Desta vez, a flotilha foi organizada conjuntamente pelos coletivos Global March to Gaza, Sumud Convoy, Sumud Nusantara e coalizão Freedom Flotilla. Eles afirmaram ter arrecadado mais de € 90 mil (R$ 570 mil) em doações.

As últimas tentativas de abrir um corredor humanitário simbólico por mar foram frustradas pelas forças militares israelenses. Renderam, porém, repercussão midiática e maior visibilidade para o movimento contra o bloqueio.
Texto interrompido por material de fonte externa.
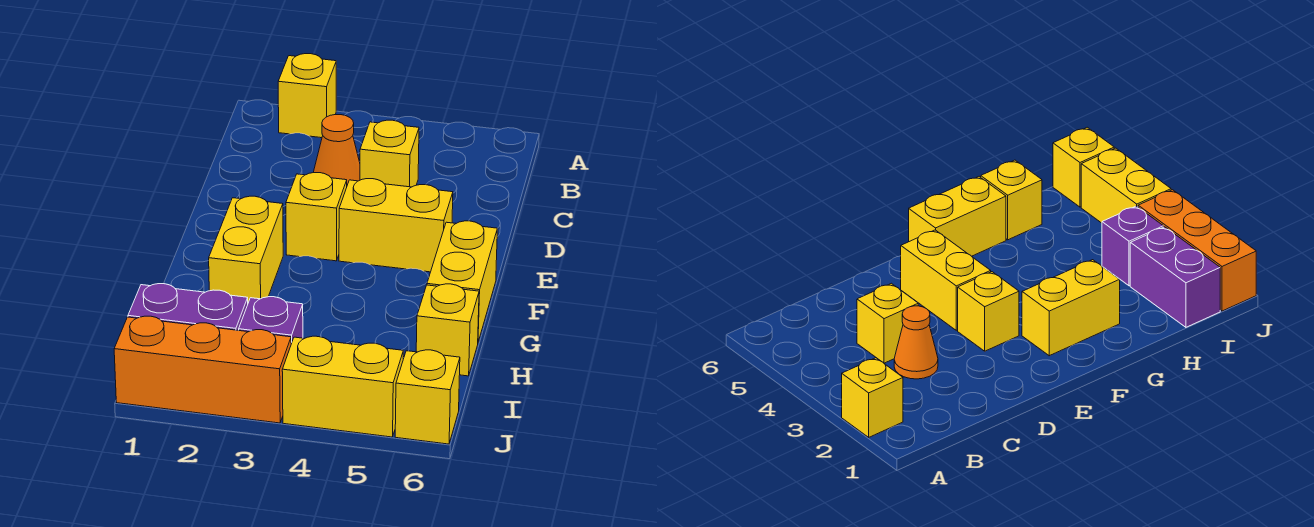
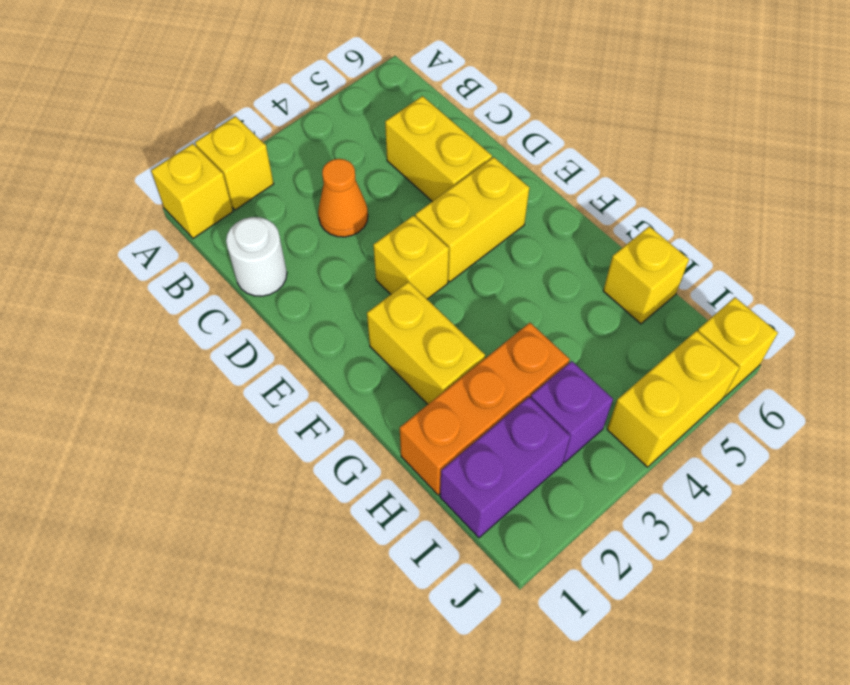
none -> white round brick C1 level 1
yellow brick C4 level 1 -> yellow brick A1 level 1
yellow brick F6:G6 level 1 -> yellow brick C5:D5 level 1
orange brick J1:J3 level 1 -> orange brick H1:H3 level 1

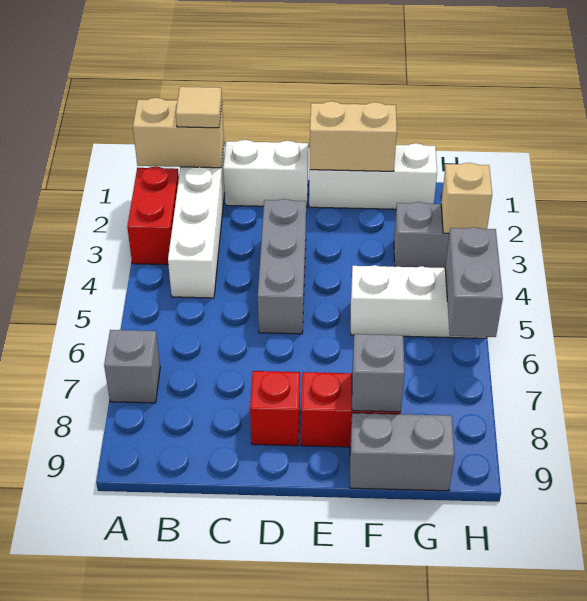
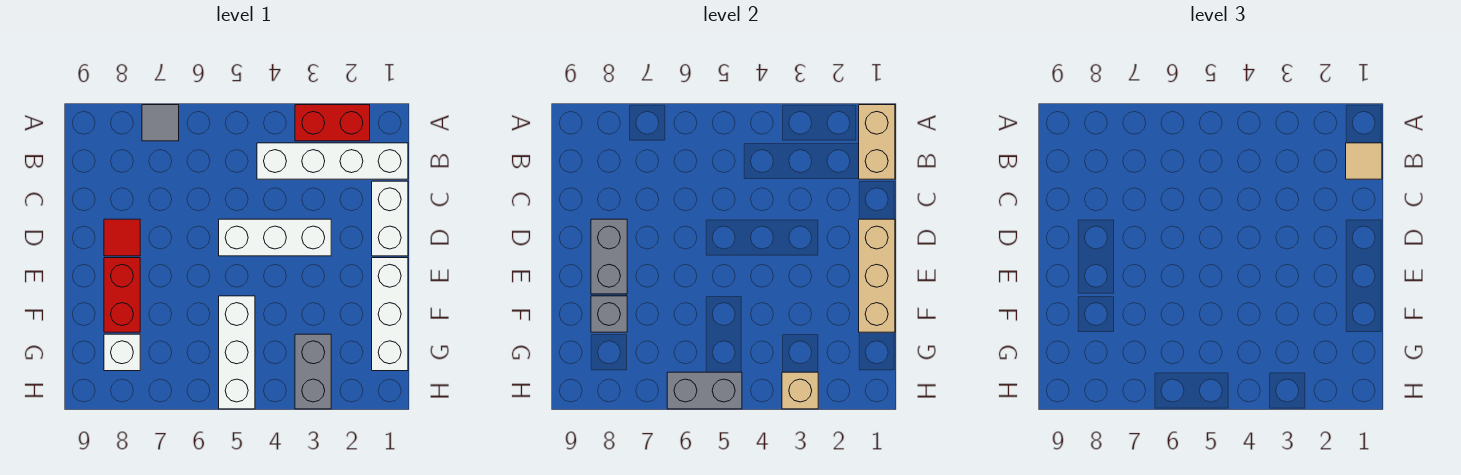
grey brick A7 level 1 -> grey tile A7 level 1
grey brick D3:D5 level 1 -> white brick D3:D5 level 1
red brick D8 level 1 -> red tile D8 level 1
tan brick E1:F1 level 2 -> tan brick D1:F1 level 2
grey brick F9:G9 level 1 -> grey brick D8:E8 level 2
none -> white brick G8 level 1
Em maio, a embarcação Conscience foi atingida por dois drones em águas internacionais perto da ilha de Malta, às vésperas de levar 80 integrantes e insumos ao território. Na época, funcionários do governo israelense afirmaram que o barco transportava armamentos ao Hamas, o que foi contestado por uma inspeção maltesa.

Em junho, o veleiro Madleen foi interceptado a 180 km da costa de Gaza com 12 tripulantes, incluindo Greta e Thiago Ávila. O brasileiro ficou preso por cinco dias, isolado em solitária e sob maus-tratos, segundo sua família. Após intervenção do Itamaraty, foi expulso do país.

O Ministério das Relações Exteriores de Israel chamou o protesto de “iate das selfies” e os ativistas de “celebridades”. Após os tripulantes serem expulsos, publicou na rede social X: “Tchau, tchau. E não se esqueçam de tirar uma selfie antes de partirem”.